> EXERCISE
From the records below, please repeat exactly the line that has "nous offrons des", the line that has "För tillämpning av", and every line between them, and nothing else.

> PROVIDED DATA
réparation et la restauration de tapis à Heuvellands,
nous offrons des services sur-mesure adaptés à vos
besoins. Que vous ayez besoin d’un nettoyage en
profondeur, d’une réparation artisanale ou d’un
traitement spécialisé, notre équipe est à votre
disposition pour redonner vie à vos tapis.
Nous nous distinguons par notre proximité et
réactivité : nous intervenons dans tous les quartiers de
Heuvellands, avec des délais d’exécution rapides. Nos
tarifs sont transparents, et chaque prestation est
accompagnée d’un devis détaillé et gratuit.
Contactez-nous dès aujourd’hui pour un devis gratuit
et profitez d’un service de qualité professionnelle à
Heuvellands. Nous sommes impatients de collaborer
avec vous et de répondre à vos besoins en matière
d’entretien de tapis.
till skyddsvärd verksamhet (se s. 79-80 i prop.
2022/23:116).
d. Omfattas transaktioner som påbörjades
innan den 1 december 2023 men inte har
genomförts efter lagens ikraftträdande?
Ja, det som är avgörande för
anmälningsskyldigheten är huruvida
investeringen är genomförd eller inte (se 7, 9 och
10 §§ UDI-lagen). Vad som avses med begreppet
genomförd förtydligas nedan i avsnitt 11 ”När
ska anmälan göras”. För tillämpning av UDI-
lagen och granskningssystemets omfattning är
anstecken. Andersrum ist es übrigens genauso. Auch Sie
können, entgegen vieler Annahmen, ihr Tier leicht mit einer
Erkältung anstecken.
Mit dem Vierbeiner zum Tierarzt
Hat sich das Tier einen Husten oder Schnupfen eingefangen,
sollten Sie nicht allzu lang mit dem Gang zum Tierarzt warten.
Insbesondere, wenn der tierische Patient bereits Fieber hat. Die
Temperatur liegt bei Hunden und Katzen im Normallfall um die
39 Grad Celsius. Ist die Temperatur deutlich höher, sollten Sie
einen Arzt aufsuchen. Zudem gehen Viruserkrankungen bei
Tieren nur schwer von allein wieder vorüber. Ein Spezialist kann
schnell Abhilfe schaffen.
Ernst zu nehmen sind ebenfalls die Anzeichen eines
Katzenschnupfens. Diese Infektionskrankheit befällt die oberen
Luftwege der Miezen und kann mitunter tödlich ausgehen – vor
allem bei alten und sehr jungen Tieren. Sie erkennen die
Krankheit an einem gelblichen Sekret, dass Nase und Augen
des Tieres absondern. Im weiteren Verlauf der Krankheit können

* * *

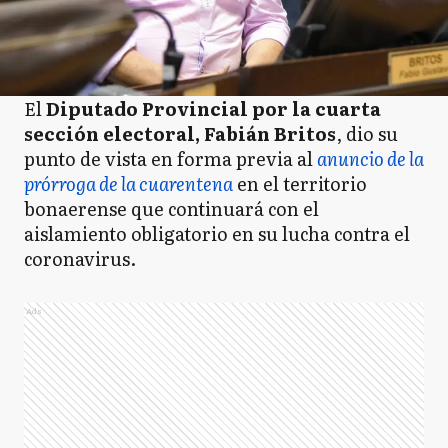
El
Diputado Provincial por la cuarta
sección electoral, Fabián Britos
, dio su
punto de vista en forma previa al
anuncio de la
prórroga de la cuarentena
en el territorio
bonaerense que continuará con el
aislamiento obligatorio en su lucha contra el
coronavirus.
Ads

==

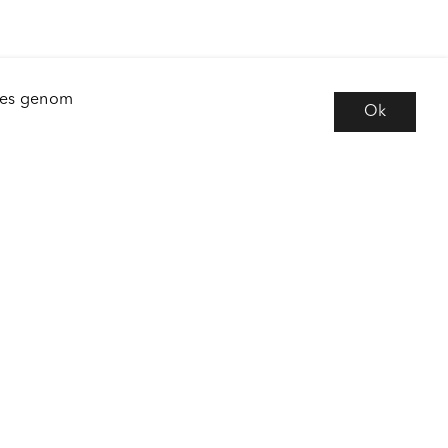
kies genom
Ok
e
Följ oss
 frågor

> RESULT
nous offrons des services sur-mesure adaptés à vos
besoins. Que vous ayez besoin d’un nettoyage en
profondeur, d’une réparation artisanale ou d’un
traitement spécialisé, notre équipe est à votre
disposition pour redonner vie à vos tapis.
Nous nous distinguons par notre proximité et
réactivité : nous intervenons dans tous les quartiers de
Heuvellands, avec des délais d’exécution rapides. Nos
tarifs sont transparents, et chaque prestation est
accompagnée d’un devis détaillé et gratuit.
Contactez-nous dès aujourd’hui pour un devis gratuit
et profitez d’un service de qualité professionnelle à
Heuvellands. Nous sommes impatients de collaborer
avec vous et de répondre à vos besoins en matière
d’entretien de tapis.
till skyddsvärd verksamhet (se s. 79-80 i prop.
2022/23:116).
d. Omfattas transaktioner som påbörjades
innan den 1 december 2023 men inte har
genomförts efter lagens ikraftträdande?
Ja, det som är avgörande för
anmälningsskyldigheten är huruvida
investeringen är genomförd eller inte (se 7, 9 och
10 §§ UDI-lagen). Vad som avses med begreppet
genomförd förtydligas nedan i avsnitt 11 ”När
ska anmälan göras”. För tillämpning av UDI-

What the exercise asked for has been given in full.